「丹波国際映画祭」実行委員長 近兼拓史さん(西宮市)

2023.11.19
たんばのひと

近兼拓史さん

「『苦しかった』は勝利宣言」

「丹波を映画の町にしたい」と夢を掲げ、第1回「丹波国際映画祭」を開催した。支配人を務める映画館「ヱビスシネマ。」(丹波市氷上町成松)など3会場で12作品を上映。来場者投票でグランプリを決め、初代は「ヒゲの校長」が受賞した。

丹波市を舞台に2017年、自身の3作目となる映画「恐竜の詩」を撮影。その時の出会いがきっかけとなり、元暴力団事務所の建物を買い取って映画館として復活させることに。その様子を撮影して、人情コメディーとして映画化しつつ、2021年に市内で約50年ぶりの復活映画館となる「ヱビスシネマ。」をオープンした。作品「銀幕の詩」は昨年完成し、全国で巡回上映している。

国立大学を卒業目前に中退し、プロバイクレーサーに。23歳の時にレースで大事故に遭い、社会復帰に2年半かかった。入院中に書いた体験記がきっかけでライターの仕事を始め、カメラマン、ラジオパーソナリティー、映画監督と活動を広げてきた。

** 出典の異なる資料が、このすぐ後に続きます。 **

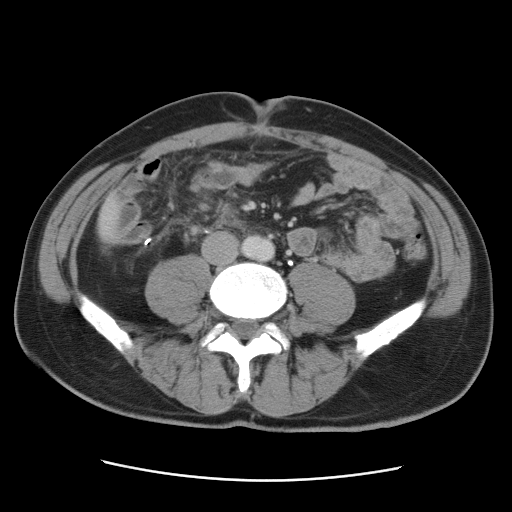
Contrast-enhanced abdominal CT, one axial slice; slice 4 of 89 in the series (ordered by position); soft-tissue window (W 400 / L 40 HU); 5 mm slice thickness; 512 × 512 image matrix, field of view 366 × 366 mm. From the clinical record (not read from this slice): patient: male, age 77 years at operation; diagnosis: colorectal cancer liver metastases, imaged before liver resection; multiple liver metastases: yes; largest metastasis: 0.6 cm; disease in both lobes: yes.
Outlined on this slice (expert manual segmentation):
- liver: box from (x=98, y=201) to (x=120, y=240) px
- planned liver remnant (the part of the liver to remain after resection): (x=99, y=202)–(x=120, y=240)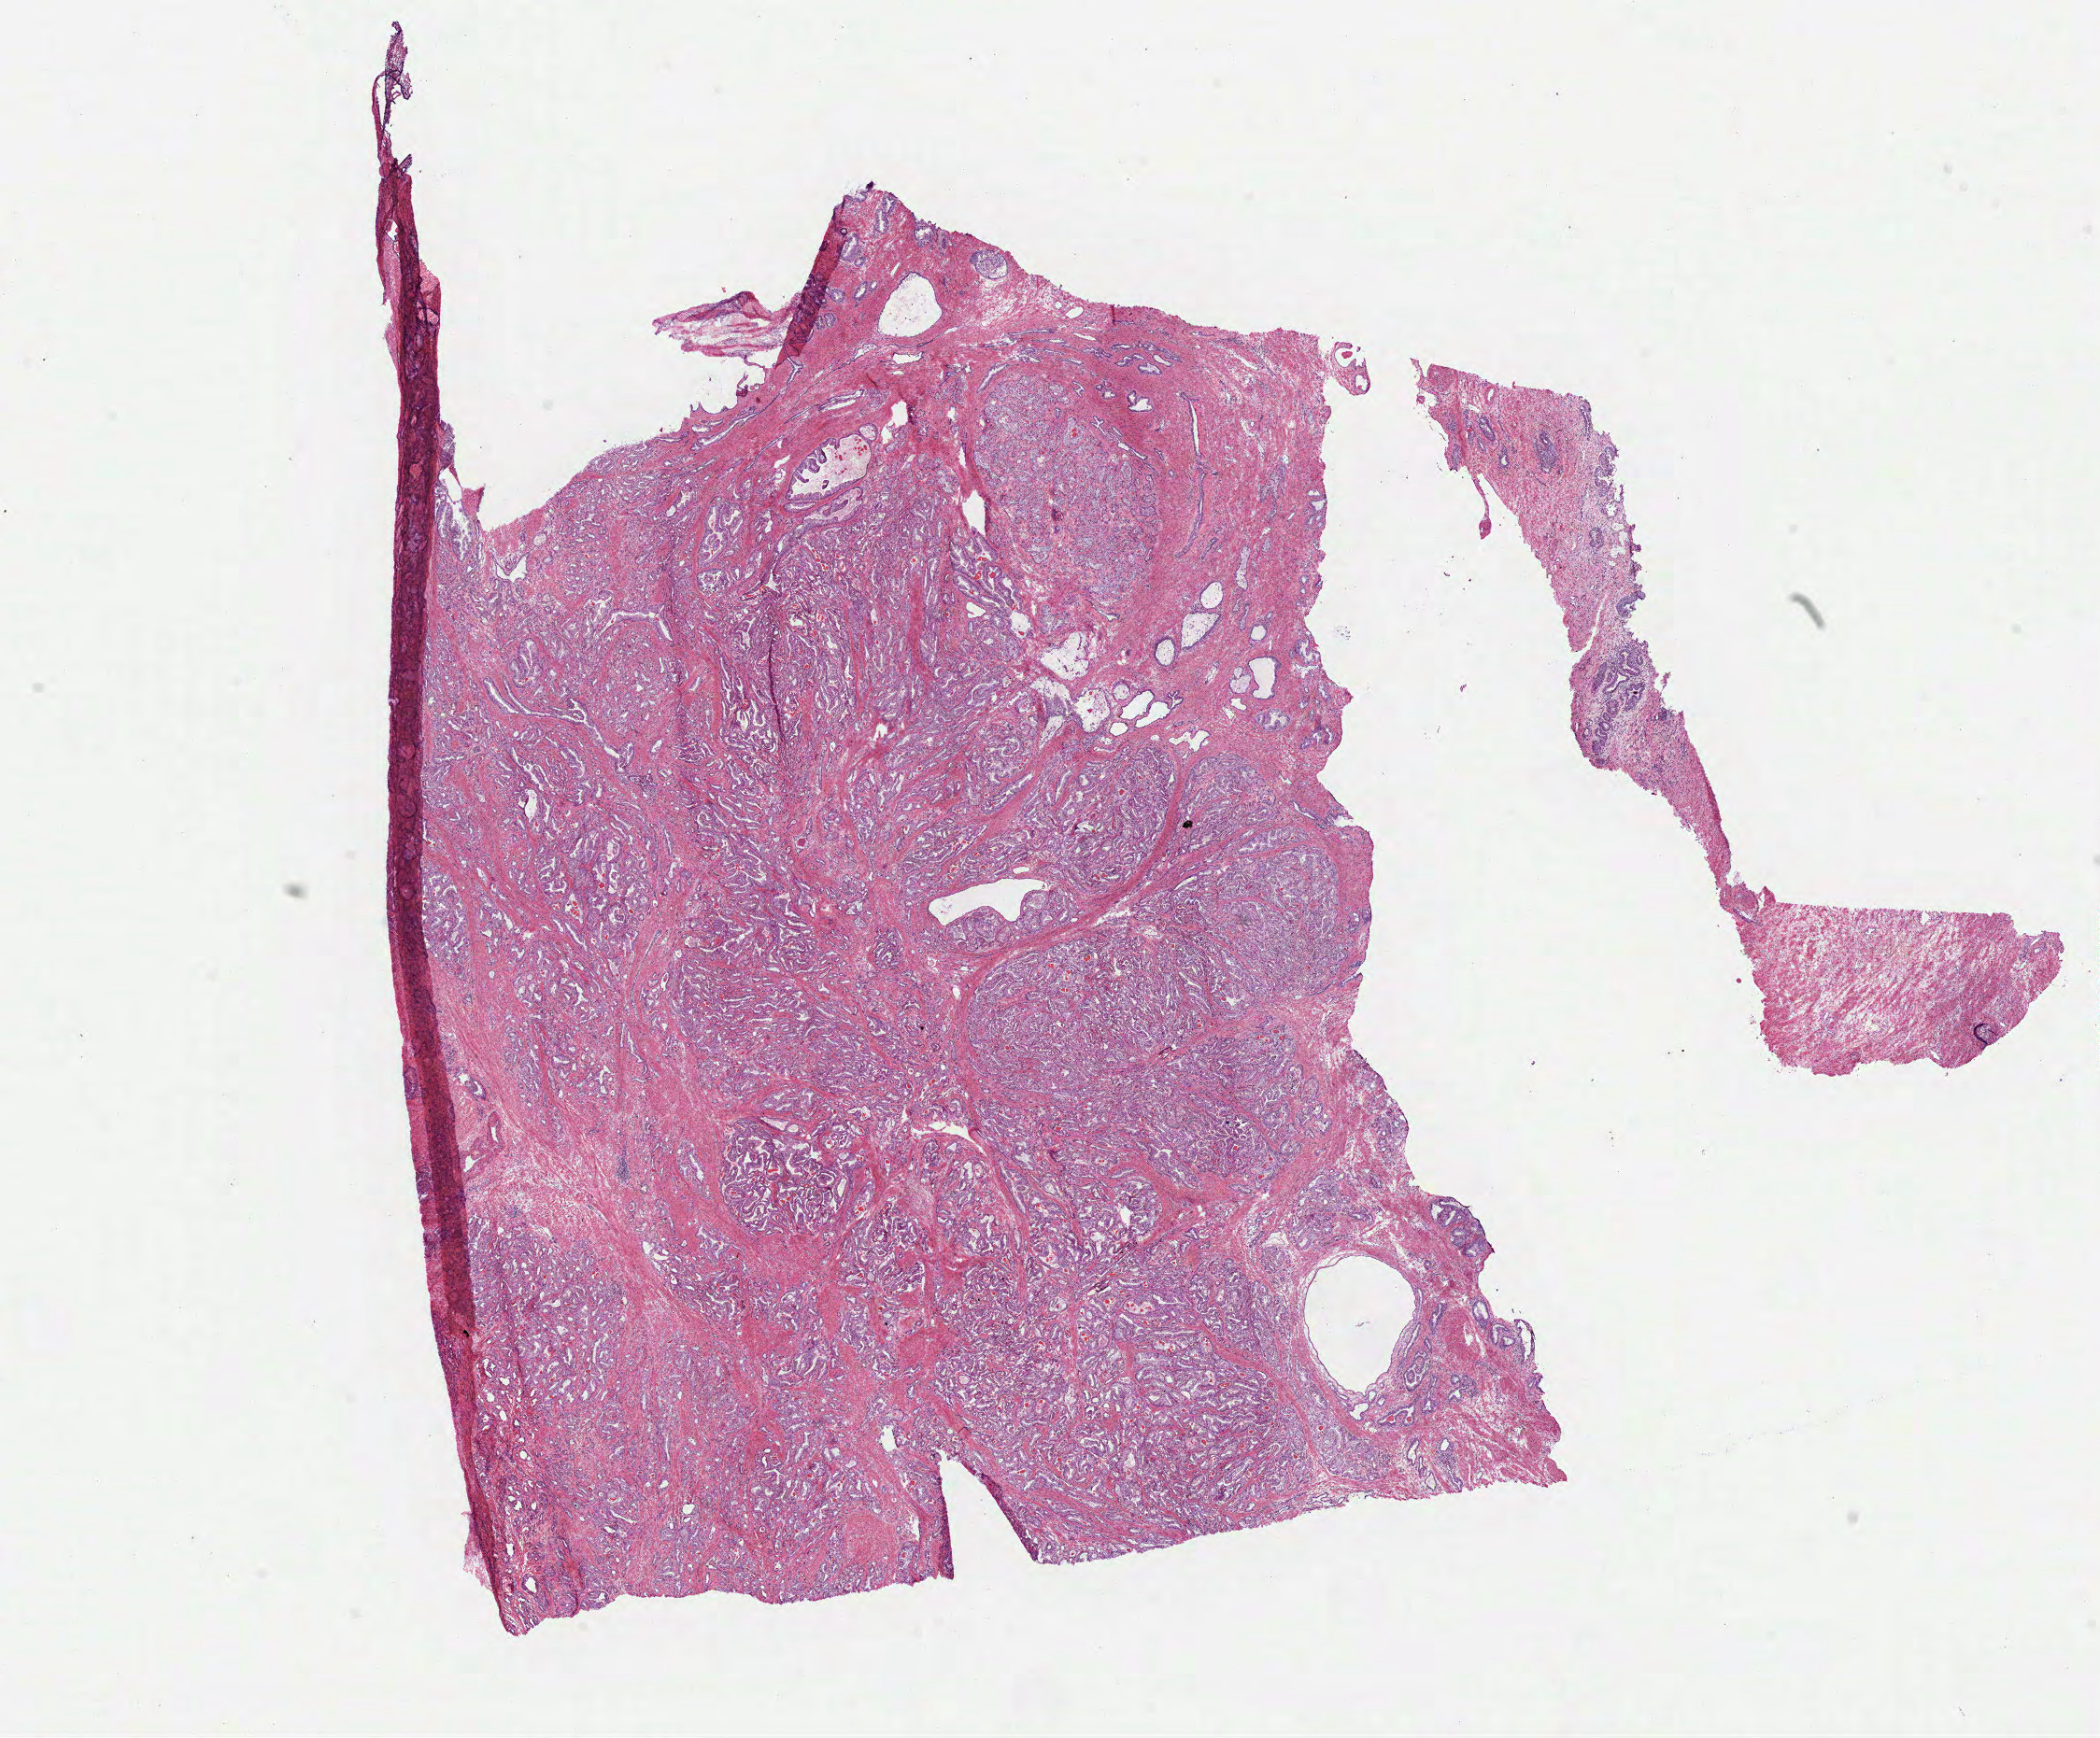
Whole-slide histology image, H&E-stained — whole scanned area (about 18.1 x 15.0 mm, slide scanned at 40x) shown as a low-resolution overview; frozen section from the bottom of the tissue portion; prostate, primary tumour sample. Male patient; age at initial diagnosis 67 years. Gleason score: 7 (3+4). Pathologist review of this section (percent, as recorded): tumour cells 80%, tumour nuclei 90%, normal cells 5%, stromal cells 15%, necrosis 0%. Inflammatory infiltration, as recorded: lymphocyte infiltration 0%, monocyte infiltration 0%, neutrophil infiltration 0%.
Histologic diagnosis: Acinar cell carcinoma (prostate gland).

「やりかけたこと、口に出したことは最後までやる」。温和な笑顔の下に不屈の精神。「苦しいとは言うなと父に言われていた。『苦しい』は泣き言だが、『苦しかった』は、乗り越えた勝利宣言になる」

日本映画監督協会に所属する500人のうち、映画館を持っているのは一人という。「コロナ禍に映画館を作り、業界の“希望の星”になってしまった。後には引けない」

ロケ地としての産業化を含めた映画でのまちおこしと、「丹波からアカデミー賞を取れる監督を育てる」という、2つの大きな夢がある。神戸市長田区出身。61歳。